Given request 1
In the blog post below, why does the writer suspect that some seasoned patrons stayed away from Monday night's concert?
* Begin Text extract *
I suspect that some seasoned patrons stayed away from Monday night's concert because they knew - as I would find out - that concert performances of complete ballet scores can sometimes be hard to sit through without the visuals that the music was meant to accompany. (During the concert, I often found myself squinting at the program in the dark to try to figure out where we were in the "story.") To my mind, one of the most adverse parts of the experience was what Kozinn describes as "the Siberian temperatures and draftiness in the hall," which I wondered a great deal about while sitting in a surprisingly chilly seat in the upper balcony. If frustration with the program might have tempted some patrons to leave early, the cold in the hall must have offered even more encouragement. Though I'm glad I stuck around for the end of what was really a very good concert, I hope the heating is back on next time I venture down to Lincoln Center. AMDG.

Tuesday, November 11, 2008

The last of the many.

It is the spontaneous gestures that tell the story behind the ceremony, the moments of real emotion that cut through it all to lay bare the thoughts on people’s minds.

Today, as Henry Allingham struggled in vain against the infirmities of old age as he attempted to rise to his feet, it told a powerful story of remembrance and loss.

Almost everyone knows the name of Henry Allingham now - and Harry Patch and Bill Stone, Britain’s surviving veterans from the First World War. The last living reminders of a generation that sustained such terrible losses, they are the symbols of a suffering that modern generations find hard to understand.

But for Mr Allingham and his comrades, the memories of what happened are real, and personal, and theirs; and when, just before 11am today, and 90 years to the minute after the signing of the Armistice, he attempted to stand up in front of a crowd of thousands and lay a wreath at the Cenotaph, his gesture said more about war and grief than any prayer or salute.
The Telegraph has another story on the event, including video of Mr. Allingham's reflections. The Guardian has some more, as well as commentary on what the Great War may mean for us in the future as living memory of the period recedes into history. Had I more time I would compile a bit more of a collection of news stories on today's anniversary, but I hope this small sample conveys something of the spirit of the event we commemorate today. AMDG.
* End Text extract *
* Begin Extracted information *
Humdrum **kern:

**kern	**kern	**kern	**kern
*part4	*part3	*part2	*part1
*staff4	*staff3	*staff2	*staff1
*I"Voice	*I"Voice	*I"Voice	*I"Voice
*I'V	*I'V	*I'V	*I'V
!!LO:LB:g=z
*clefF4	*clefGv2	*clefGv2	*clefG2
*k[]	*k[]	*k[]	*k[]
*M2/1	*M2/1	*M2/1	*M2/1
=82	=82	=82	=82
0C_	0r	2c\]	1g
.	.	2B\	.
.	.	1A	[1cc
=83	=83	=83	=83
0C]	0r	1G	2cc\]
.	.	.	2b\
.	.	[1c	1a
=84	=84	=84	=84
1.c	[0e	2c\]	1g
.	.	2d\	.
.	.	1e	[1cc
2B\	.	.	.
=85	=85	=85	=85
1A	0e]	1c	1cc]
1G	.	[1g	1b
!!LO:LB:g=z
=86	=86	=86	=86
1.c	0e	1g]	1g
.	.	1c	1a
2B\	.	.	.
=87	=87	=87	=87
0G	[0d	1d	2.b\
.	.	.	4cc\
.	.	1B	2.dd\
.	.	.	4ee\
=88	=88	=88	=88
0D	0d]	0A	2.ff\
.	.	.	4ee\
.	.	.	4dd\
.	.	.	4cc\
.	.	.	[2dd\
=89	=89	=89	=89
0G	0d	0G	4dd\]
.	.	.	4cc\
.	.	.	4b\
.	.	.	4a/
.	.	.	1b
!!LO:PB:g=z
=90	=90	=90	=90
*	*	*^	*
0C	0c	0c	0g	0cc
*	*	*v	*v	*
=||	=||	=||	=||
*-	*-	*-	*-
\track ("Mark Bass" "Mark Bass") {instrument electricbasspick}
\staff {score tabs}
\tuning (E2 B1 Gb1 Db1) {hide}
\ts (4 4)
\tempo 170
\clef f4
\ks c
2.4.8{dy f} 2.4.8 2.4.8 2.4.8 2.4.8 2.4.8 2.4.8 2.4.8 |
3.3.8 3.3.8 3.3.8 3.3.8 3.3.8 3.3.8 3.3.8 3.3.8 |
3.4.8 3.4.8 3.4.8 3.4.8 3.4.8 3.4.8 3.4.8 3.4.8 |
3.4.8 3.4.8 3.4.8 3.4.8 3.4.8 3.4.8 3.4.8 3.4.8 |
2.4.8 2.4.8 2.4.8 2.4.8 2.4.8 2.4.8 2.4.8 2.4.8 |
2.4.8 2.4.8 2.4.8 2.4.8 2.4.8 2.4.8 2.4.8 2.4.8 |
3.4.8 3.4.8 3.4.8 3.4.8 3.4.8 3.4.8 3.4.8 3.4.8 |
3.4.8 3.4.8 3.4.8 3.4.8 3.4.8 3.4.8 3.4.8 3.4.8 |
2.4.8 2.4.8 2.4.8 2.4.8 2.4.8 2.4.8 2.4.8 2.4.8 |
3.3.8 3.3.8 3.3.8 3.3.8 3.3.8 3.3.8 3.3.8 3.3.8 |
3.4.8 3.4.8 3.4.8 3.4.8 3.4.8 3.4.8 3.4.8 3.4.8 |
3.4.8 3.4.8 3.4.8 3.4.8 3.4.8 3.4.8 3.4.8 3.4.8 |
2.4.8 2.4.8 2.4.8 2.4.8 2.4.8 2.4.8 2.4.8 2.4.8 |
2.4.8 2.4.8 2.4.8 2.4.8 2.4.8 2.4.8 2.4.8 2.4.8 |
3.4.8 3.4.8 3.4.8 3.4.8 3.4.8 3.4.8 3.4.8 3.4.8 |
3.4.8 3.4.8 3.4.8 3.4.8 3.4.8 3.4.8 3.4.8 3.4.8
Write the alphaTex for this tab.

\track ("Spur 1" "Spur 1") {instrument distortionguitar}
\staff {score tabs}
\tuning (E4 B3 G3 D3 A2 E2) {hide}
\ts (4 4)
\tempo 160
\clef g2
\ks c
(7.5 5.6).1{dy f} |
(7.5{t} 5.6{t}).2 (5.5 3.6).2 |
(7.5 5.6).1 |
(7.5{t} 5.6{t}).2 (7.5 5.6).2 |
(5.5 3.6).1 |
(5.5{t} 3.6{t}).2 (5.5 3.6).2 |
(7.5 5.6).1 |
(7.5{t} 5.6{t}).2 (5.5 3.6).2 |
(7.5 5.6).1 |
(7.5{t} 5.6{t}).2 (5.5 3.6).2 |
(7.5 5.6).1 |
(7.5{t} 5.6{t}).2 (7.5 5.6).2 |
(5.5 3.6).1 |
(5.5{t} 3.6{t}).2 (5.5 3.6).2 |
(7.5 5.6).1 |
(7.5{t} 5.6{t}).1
* End Extracted information *
Given request 2
Tally the lines of the rows above that contain the string "tuning", treating case as significant, and reply with the number alone.

Task result 1
They knew that concert performances of complete ballet scores can sometimes be hard to sit through without the visuals the music was meant to accompany.

Task result 2
2